» CHECK YOUR UNDERSTANDING:
1. Could you reproduce the capital resources passage from "Capital Resources-Stockholders' equity" to "unrestricted.", switching every "book value" to "net worth"?
2. Can you pick up the capital resources passage and keep writing it from its last sentence onward?

** Opening DOCUMENT SECTION block **

Capital Resources-Stockholders' equity at December 31, 1995 was $17,580,417, 
with a book value of $13.21 per share. It increased through earnings of 
$2,219,804 and the sale of common stock of $758,818, through our dividend 
reinvestment program. It decreased through adjustments for the valuation of 
securities as discussed above of $42,538, purchases of treasury stock of $189 
and dividends paid totaling $1,404,957. At year's end stockholders' equity was
$19,111,355 with a book value of $13.82 per share. All stockholders' equity is
unrestricted.
  The Bank, as a National Bank, is subject to the dividend restrictions set
forth by the Comptroller of the Currency. Under such restrictions the Bank may
not, without the prior approval of the Comptroller of the Currency, declare 
dividends in excess of the sum of the current year's earnings (as defined) plus
the retained earnings (as defined) from the prior two years. The Bank is also
required to maintain minimum amounts of capital to total "risk weighted"
assets, as defined by the banking regulators. At December 31, 1996, the Bank is
required to have minimum Tier I and Total Capital ratios of 4.00% and 8.00%, 
respectively. The Bank's consolidated risk-weighted ratios rose to reported 
ratios at December 31, 1996, of approximately 18.6% for Tier I capital and 
19.9% for total capital. The report labeled "Capital Ratios" provides a better
understanding of the components of each the Tier I and Tier II capital ratios
as well as a three-year comparison of the growth of these ratios.

** Closing DOCUMENT SECTION block **
** Opening AVAILABLE DATA block **

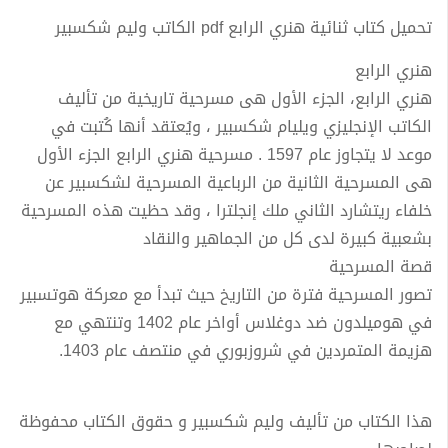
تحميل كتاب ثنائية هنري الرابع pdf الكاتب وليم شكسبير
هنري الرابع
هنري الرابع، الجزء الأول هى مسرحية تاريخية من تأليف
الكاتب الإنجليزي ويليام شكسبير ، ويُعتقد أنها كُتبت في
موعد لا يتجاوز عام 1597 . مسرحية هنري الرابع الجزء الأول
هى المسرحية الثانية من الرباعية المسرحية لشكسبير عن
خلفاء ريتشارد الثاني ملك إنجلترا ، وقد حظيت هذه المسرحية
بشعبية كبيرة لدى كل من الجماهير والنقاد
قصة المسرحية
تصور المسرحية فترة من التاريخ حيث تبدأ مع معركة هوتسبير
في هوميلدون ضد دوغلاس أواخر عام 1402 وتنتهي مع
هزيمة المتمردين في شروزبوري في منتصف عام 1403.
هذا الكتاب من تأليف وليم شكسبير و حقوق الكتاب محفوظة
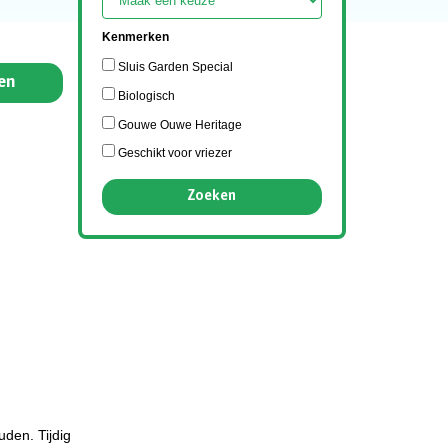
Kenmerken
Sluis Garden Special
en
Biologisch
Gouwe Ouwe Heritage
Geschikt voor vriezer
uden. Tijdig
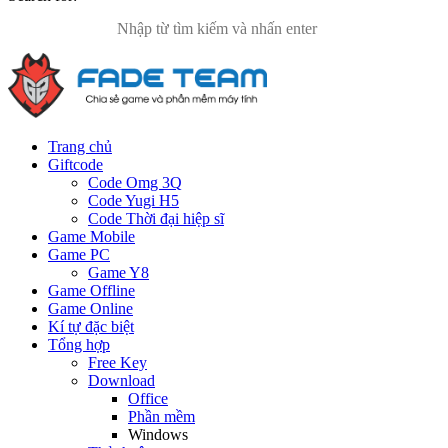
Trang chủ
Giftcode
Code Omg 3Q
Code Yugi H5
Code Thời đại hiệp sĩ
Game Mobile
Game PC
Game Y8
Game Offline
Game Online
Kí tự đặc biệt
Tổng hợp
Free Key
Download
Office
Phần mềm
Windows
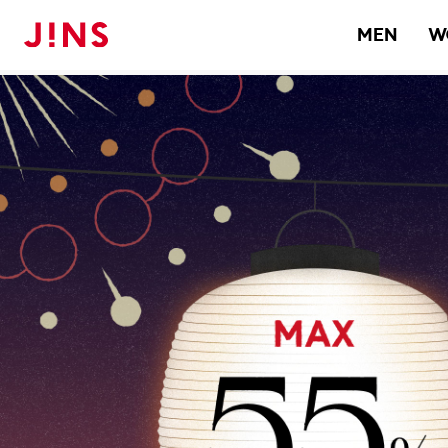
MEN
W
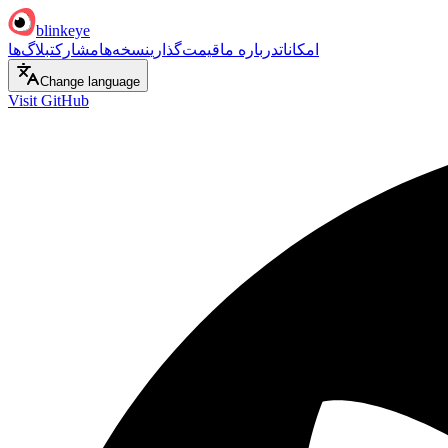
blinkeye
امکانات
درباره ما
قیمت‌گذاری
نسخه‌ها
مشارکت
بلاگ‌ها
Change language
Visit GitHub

** Closing AVAILABLE DATA block **
** Opening AVAILABLE DATA block **

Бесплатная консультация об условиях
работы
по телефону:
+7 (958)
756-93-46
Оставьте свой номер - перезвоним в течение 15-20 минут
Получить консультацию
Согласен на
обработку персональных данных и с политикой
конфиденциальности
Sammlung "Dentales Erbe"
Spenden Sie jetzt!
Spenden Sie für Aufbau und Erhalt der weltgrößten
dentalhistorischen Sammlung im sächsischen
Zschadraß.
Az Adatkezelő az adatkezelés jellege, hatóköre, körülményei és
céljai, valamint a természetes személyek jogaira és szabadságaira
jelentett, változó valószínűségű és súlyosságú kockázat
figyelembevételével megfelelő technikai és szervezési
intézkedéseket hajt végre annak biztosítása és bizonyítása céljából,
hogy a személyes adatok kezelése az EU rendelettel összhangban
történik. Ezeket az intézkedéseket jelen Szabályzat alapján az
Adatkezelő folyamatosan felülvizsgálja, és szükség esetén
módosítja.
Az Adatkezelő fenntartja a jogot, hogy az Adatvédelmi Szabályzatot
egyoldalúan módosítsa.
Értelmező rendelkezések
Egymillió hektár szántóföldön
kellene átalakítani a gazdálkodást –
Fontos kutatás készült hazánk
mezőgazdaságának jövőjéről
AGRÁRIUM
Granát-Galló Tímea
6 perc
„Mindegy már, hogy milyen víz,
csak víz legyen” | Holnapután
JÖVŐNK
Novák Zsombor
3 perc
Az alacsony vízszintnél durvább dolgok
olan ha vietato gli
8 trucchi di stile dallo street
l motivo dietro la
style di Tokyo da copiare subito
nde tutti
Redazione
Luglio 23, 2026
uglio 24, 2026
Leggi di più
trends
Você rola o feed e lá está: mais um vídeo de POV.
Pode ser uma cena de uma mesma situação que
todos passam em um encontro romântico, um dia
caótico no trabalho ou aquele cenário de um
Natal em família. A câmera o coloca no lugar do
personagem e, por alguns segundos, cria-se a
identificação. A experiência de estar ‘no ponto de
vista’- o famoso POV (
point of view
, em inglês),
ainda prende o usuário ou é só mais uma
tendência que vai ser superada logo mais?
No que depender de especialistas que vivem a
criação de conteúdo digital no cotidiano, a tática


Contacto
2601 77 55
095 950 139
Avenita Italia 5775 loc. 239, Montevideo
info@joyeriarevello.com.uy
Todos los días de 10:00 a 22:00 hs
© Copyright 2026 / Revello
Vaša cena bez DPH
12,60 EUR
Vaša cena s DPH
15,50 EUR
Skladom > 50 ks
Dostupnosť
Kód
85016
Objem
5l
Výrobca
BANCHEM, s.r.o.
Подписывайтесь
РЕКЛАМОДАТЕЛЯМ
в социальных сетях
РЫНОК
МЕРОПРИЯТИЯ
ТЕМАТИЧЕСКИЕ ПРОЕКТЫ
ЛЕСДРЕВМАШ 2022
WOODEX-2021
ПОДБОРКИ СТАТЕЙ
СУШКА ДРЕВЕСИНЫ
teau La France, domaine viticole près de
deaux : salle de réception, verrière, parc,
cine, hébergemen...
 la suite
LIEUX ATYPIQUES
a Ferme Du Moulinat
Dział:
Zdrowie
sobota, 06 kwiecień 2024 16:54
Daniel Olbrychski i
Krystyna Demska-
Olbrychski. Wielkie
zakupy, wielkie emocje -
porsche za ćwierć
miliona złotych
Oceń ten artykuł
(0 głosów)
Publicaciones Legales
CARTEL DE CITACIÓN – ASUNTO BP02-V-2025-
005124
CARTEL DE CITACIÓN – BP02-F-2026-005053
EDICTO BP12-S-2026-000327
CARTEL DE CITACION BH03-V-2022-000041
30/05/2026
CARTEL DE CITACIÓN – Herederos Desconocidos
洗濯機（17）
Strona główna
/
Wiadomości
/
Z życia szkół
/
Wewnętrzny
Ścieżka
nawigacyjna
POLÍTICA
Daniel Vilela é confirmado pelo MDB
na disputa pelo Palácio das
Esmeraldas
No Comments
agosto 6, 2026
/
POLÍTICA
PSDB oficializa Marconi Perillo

** Closing AVAILABLE DATA block **

» SOLVED PROBLEMS:
1.
Capital Resources-Stockholders' equity at December 31, 1995 was $17,580,417, 
with a net worth of $13.21 per share. It increased through earnings of 
$2,219,804 and the sale of common stock of $758,818, through our dividend 
reinvestment program. It decreased through adjustments for the valuation of 
securities as discussed above of $42,538, purchases of treasury stock of $189 
and dividends paid totaling $1,404,957. At year's end stockholders' equity was
$19,111,355 with a net worth of $13.82 per share. All stockholders' equity is
unrestricted.

2.
  The Corporation intends to continue the Bank's past policy of maintaining
a strong capital resource position to support its asset size and level of 
operations. Consistent with that policy, management will continue to anticipate
the Corporation"s future capital needs.
  From time to time the Corporation may make contributions to the capital of
its subsidiary, the Bank. At present, regulatory authorities have made no 
demand on the Corporation to make additional capital contributions to the 
Bank's capital.



Form 10-KSB
A copy of the Form 10-KSB Report filed with the Securities and Exchange 
Commission may be obtained without charge upon written 
request to:
	Stephen P. Marsh, Vice President and Treasurer
	Community Bancorp.
	PO Box 259
	Derby, Vermont 05829

The report for the year 1996 is expected to be available about April 1, 1997.

Shareholder Services
For shareholder services or information contact:
	Chris Bumps, Executive Secretary
	Community National Bank
	PO Box 259
	Derby, Vermont 05829
	(802) 334-7915

Annual Shareholders Meeting
The 1997 Annual Shareholders Meeting will be held at 5:30 p.m., May 6, 1997,
at the Elks Club in Derby. We hope to see many of our shareholders there.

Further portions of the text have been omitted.